• **DIRECTIONS**:
Translate this sentence from the article on the TRIPP+ Enterprise Fund below into French: "However, the identity of the fund’s newly appointed chairman forces a look at this ostensibly American initiative from an entirely different angle."

• **PAGE TEXT**:
The U.S. State Department’s decision to hand management of the newly created TRIPP+ Enterprise Fund to venture investor Konstantin Sokolov could fundamentally change perceptions of the American presence in the South Caucasus and Central Asia. Officially, the fund, capitalized at more than $200 million, is meant to invest in critical infrastructure, energy, transport, and mineral extraction in the region, effectively providing financial backing for the strategic “Trump Route” (TRIPP).

However, the identity of the fund’s newly appointed chairman forces a look at this ostensibly American initiative from an entirely different angle. Sokolov is not merely a major businessman who has become one of the biggest donors to the U.S. administration, having contributed millions of dollars to White House-linked projects. He is an entrepreneur of “deep Russian origin,” so to speak, whose business career is inextricably tied to St. Petersburg, and whose current activities in Armenia include ownership of former Russian state assets — Viva (formerly Viva-MTS), Ovio (formerly Rostelecom), and the Teghut deposit (VTB previously owned and financed the Teghut copper-molybdenum deposit). The fact that Moscow painlessly transferred or sold its state assets specifically to Sokolov points directly to an extremely high level of trust in him on the part of Russian authorities and his complete acceptability to the Kremlin.

• **DATA EXTRACTS**:

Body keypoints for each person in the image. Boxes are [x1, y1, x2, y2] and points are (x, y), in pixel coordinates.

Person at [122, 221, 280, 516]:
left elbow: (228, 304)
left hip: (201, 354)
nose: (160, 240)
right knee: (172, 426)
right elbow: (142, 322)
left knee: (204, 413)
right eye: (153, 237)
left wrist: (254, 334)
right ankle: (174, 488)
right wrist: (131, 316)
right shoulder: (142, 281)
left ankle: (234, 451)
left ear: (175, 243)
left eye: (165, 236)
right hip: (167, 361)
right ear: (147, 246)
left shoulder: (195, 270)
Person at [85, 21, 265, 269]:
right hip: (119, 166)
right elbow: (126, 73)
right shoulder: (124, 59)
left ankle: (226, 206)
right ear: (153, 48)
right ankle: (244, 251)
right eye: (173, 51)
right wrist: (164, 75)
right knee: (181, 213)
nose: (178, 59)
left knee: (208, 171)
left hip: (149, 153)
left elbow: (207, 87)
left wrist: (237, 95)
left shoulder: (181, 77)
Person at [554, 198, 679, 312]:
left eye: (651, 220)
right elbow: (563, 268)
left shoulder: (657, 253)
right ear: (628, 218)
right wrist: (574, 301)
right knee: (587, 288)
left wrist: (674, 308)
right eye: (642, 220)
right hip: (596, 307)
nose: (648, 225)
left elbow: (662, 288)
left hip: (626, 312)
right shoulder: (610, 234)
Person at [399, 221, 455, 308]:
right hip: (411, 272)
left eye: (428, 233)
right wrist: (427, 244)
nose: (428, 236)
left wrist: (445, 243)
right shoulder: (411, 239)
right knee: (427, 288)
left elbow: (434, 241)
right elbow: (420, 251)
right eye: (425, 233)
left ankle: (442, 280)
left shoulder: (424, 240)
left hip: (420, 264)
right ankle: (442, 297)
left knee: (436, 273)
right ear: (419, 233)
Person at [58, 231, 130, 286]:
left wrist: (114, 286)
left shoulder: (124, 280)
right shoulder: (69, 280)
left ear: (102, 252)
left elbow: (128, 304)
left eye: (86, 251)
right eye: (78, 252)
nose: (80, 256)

• **THE COMPLETED TASK**:
Cependant, l'identité du président nouvellement nommé du fonds oblige à considérer cette initiative ostensiblement américaine sous un angle entièrement différent.